(Items from a dataset)
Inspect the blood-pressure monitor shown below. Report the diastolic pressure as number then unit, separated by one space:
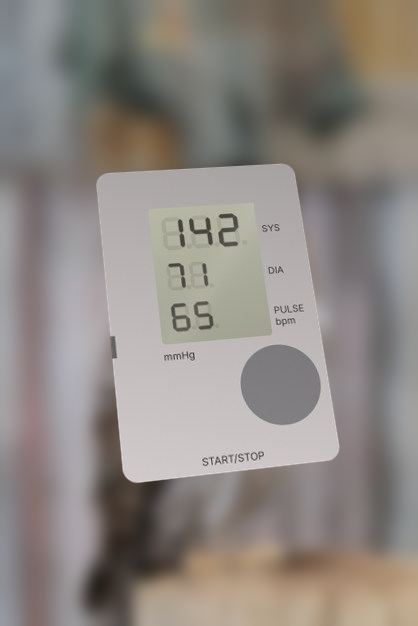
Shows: 71 mmHg
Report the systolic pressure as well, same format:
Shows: 142 mmHg
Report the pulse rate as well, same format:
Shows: 65 bpm
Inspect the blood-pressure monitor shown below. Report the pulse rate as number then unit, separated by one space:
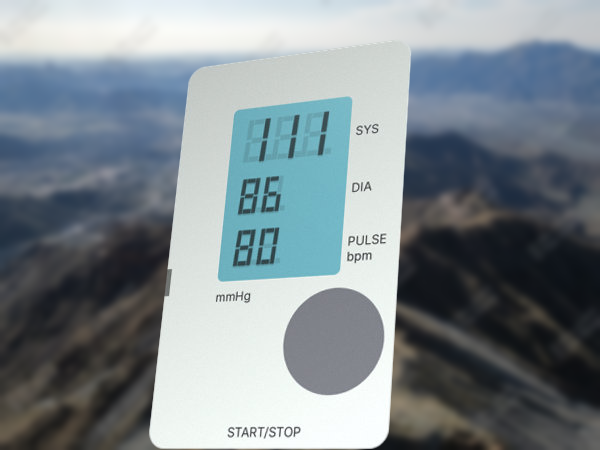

YOUR ASSIGNMENT
Write out all of the records again, swapping "blood-pressure monitor" for "sphygmomanometer" wherever it occurs and leaving everything else unchanged. Omit the pictures from your answer.

WRITTEN REPLY
Inspect the sphygmomanometer shown below. Report the diastolic pressure as number then unit, separated by one space:
Shows: 71 mmHg
Report the systolic pressure as well, same format:
Shows: 142 mmHg
Report the pulse rate as well, same format:
Shows: 65 bpm
Inspect the sphygmomanometer shown below. Report the pulse rate as number then unit, separated by one space:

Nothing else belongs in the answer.